The eldest Letica was a Catholic who has becomes an evangelical Christian ands who teaches chemistry at high school. She is full of sexual guilt and has become even more conservative than her father. She resists pressure from her sisters to go adventuring. She begins to break out with a domestic plate smashing rebellion against their parent’s continuing control over their lives. She is also attracted to the school baseball coach who she thinks is responsible for a Valentine card and love poems, actually sent by students. He is shocked at first when she decides to respond but they quickly realise their passion and decide to go to Las Vegas and marry after beginning a sexual relationship. Father responds well as the film develops looking forward to a visit with his new son in law to the Dodgers although he eschews the offer of sausage dogs and cola for his own snack creations.

The middle daughter is successful in business and reached the point of leaving home buying a new Condo which is still in the process of being built. She is then offered a well paid job in Barcelona which she decides to take saying she will rent out the Condo. Her real passion is cooking and wanting to have her own restaurant. She makes it to the airport where father gives her some of his cooking knives which she is about to take as hand luggage in this pre 9/11 film. She changes her mind and at the end of the film she has her own restaurant and has the now extended family at a table.
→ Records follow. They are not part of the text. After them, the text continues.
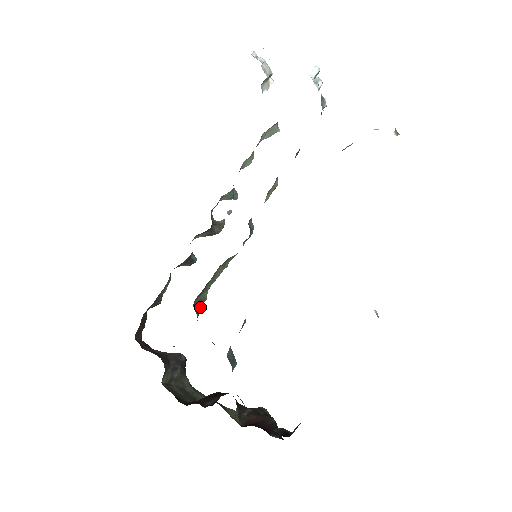
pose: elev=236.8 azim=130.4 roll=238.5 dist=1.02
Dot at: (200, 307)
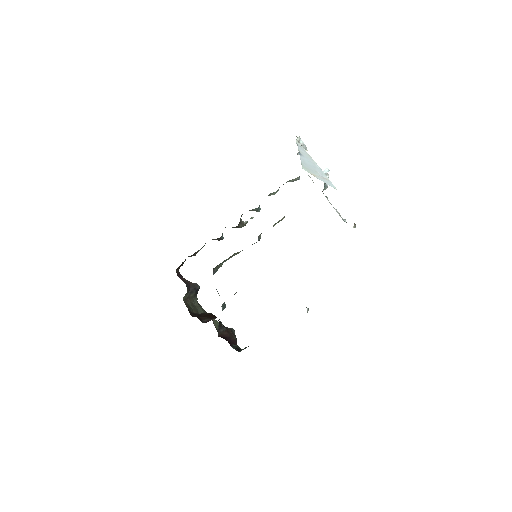
Dot at: (216, 270)
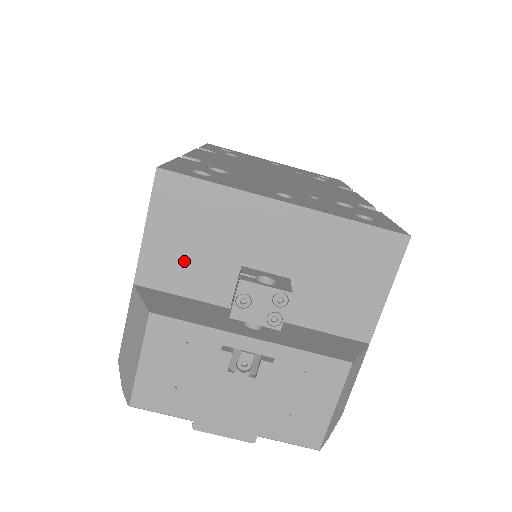
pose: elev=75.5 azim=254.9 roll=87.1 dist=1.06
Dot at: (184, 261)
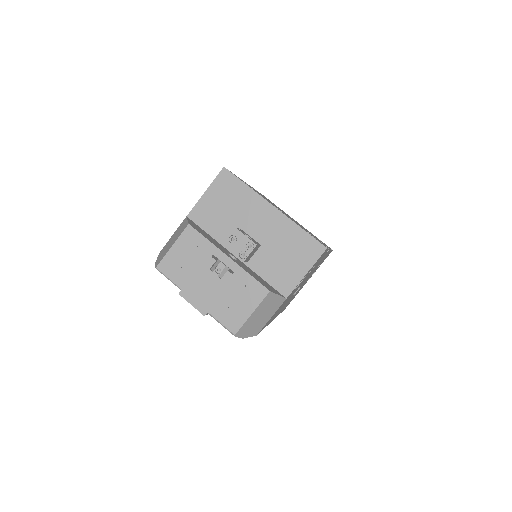
Dot at: (215, 215)
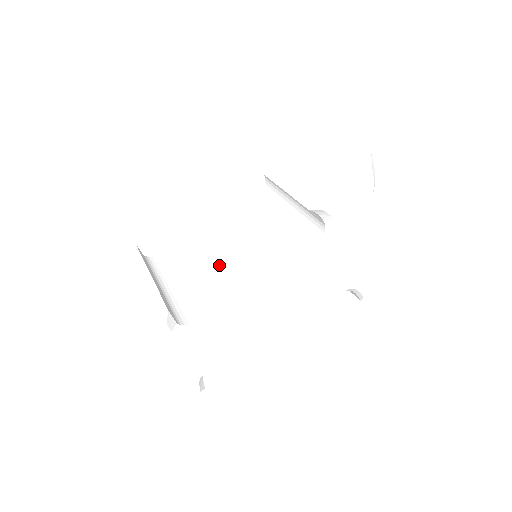
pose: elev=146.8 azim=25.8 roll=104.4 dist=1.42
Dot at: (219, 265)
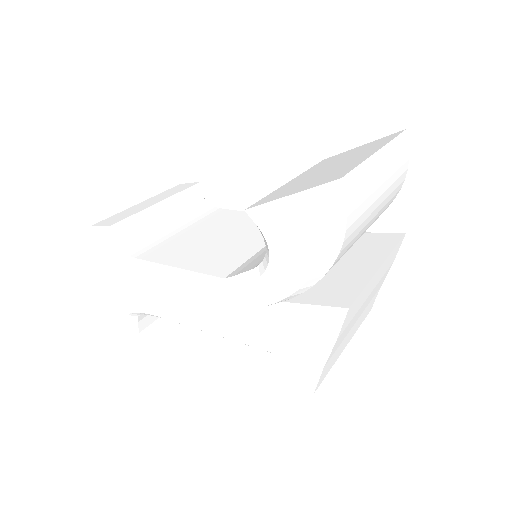
Dot at: (215, 237)
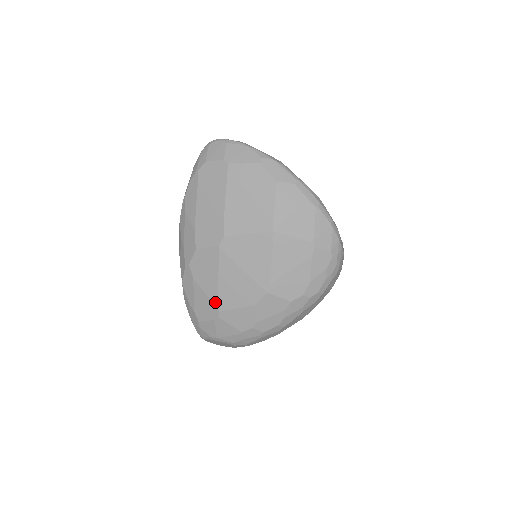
The youngest is aggressive, angry with herself and the world and uncertain of her future, She is due to go to college but after a row with her father she moves into the small flat of her new boyfriend without asking him and then reorganises the flat and his life without seeking his views. When he expresses his reservations she reacts and leaves. The precipitating cause is some papers which he subsequently admits he had hidden away because he had applied to the college in order to be with her. They make up and go off to college together.

Entwined with their stories is food, glorious Mexican American food dishes always banquet style even for Sunday lunch let alone for special occasions. At one meal father is called away to his old restaurant because the outer covering of a baked pears dish has burnt. He works out how to use the pears into a coupe with great success. When he finds the daughter of a family friend is not enjoying her lunches he provides them for her in secret, at least for a while. He find it difficult to cope with his lack of taste and smell and this is affecting quality of the food he is preparing at home

The friend of the family is a young divorced and when her mother comes to visit she has immediate designs on Mr Naranjo. When is former partner suddenly dies and all three daughters are about to embark on their separate loves he announces at a family gathering with everyone present, including grandmother, mother and daughter that he has decided to sell the family home and all its past associations and but a new home large enough for everyone to come and stay. He is of good health and then proposes marriage to the daughter rather than the grandmother, the daughter is about the same age as his eldest daughter. She accepts and in the final scene at the restaurant of his doors, his wife is evidently pregnant in this everyone happy ever after story. He even gets his taste and smell back.